Sometimes I do delete things - photos, call logs, messages, notes. I don’t necessarily want the evidence. But then there are times I’m thankful for it. I wonder what my life would be like if I didn’t somehow document it. Sometimes I see my paintings in front of me, this collection of work, and I genuinely wonder where it came from, knowing full well that I made it, it came from me. It’s almost like it came out and through, and now it stands on its own, as proof of a time and an experience beyond what it is right now, how I’m experiencing it in myself right now.
And it’s not actually like I do this for the sake of evidence, or for anyone to see, not even myself. But it’s there and it’s a testament to something that existed, something I can witness.

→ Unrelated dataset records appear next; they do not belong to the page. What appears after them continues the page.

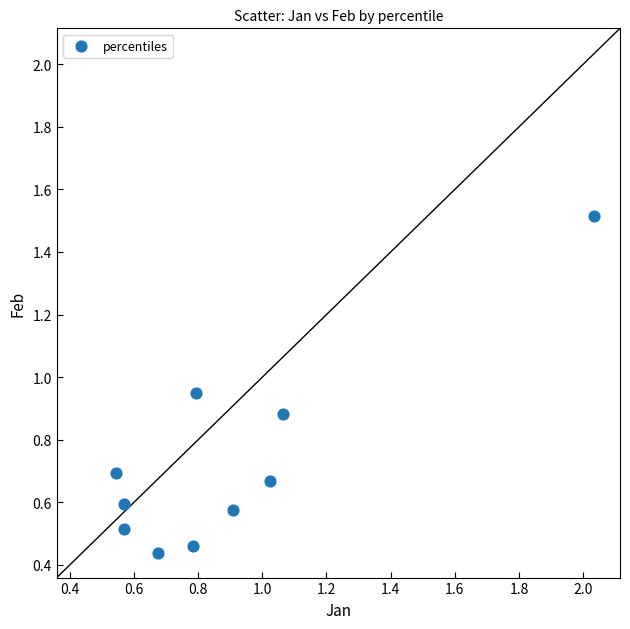

What is the range of Y values (max minus min)?

1.1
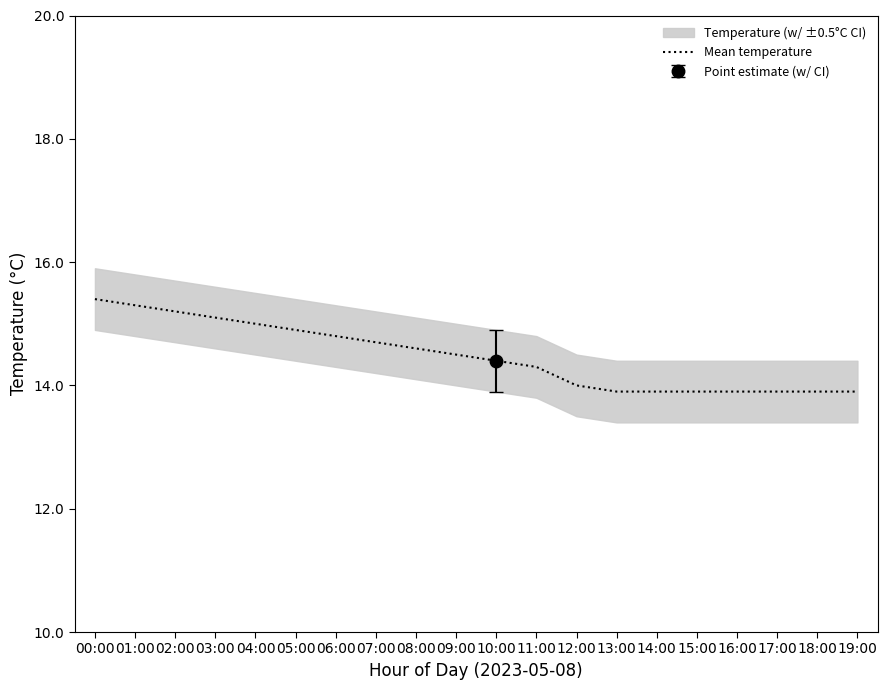

The chart shows a value of 22.3 at 16:00. True or false?

False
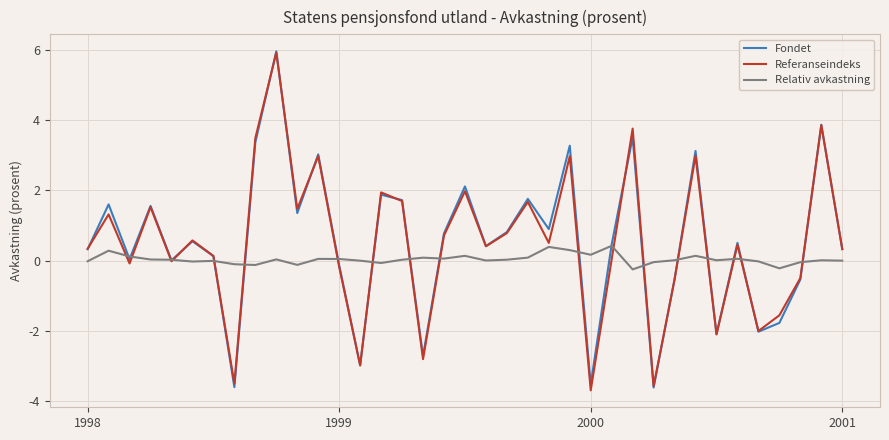

Rank the categories by Relativ avkastning value from highest to lowest.

25, 22, 23, 1999, 24, 29, 18, 2000, 21, 16, 17, 31, 11, 12, 9, 2001, 20, 15, 4, 28, 30, 35, 19, 36, 13, 6, 1998, 32, 5, 27, 34, 14, 7, 10, 8, 33, 26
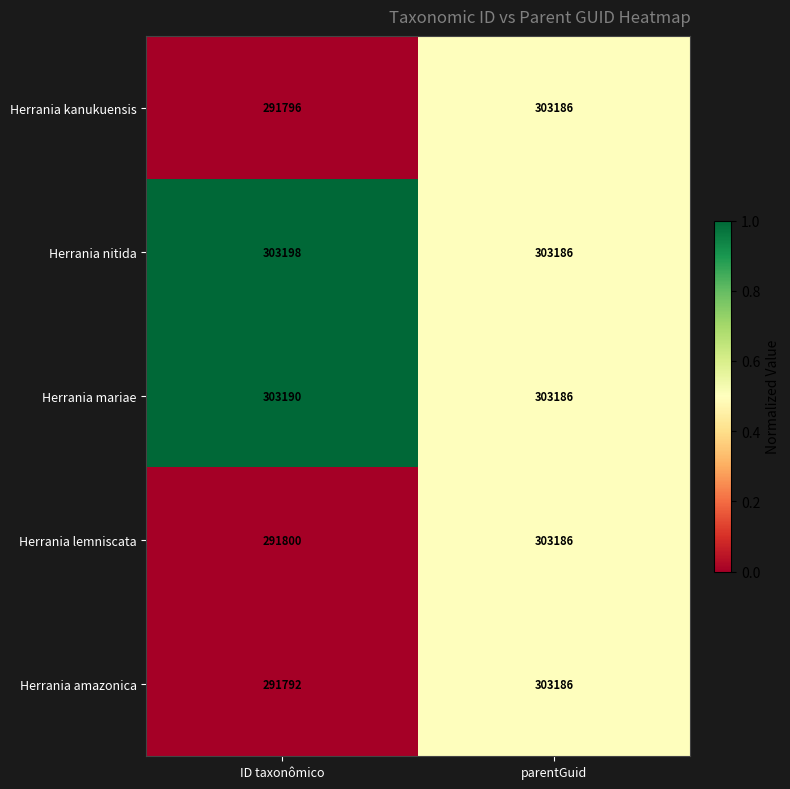

How many data points does each series have?

2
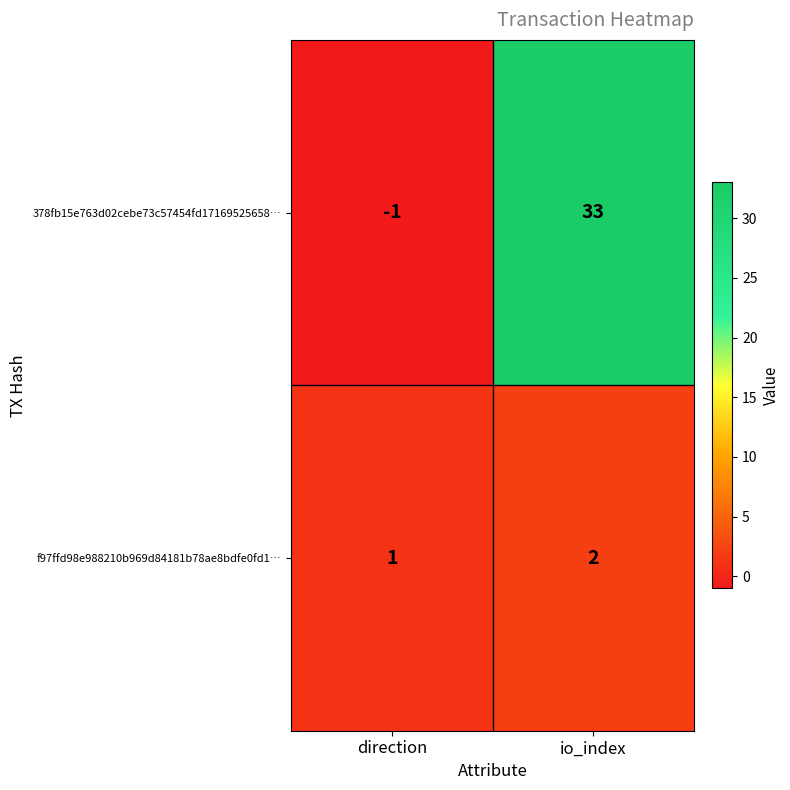

True or false: f97ffd98e988210b969d84181b78ae8bdfe0fd1… has a value of 2 at io_index.

True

I can observe it from the outside. I can watch as it changes. And somehow, magically, there’s me, still here, unchanged, unmoving, in the midst of all of it.
Always great to come across old things stashed away. We did house shifting a year ago where we changed cities and a lot of the storage stuff involved my old diaries and my school report cards (I am hoarder yes). I sat down with my wife and went through those sharing little nuggets of stories attached to those times. Fav and not so fav teachers were discussed, Weak and strong subjects etc.
A pack of crayons popped up that I had gotten as a prize in grade 3 (which now my 2nd born has taken over as his birthright. First born is too cool for this in her head.)
All beautiful times to reminisce. Reading this post recalled all that.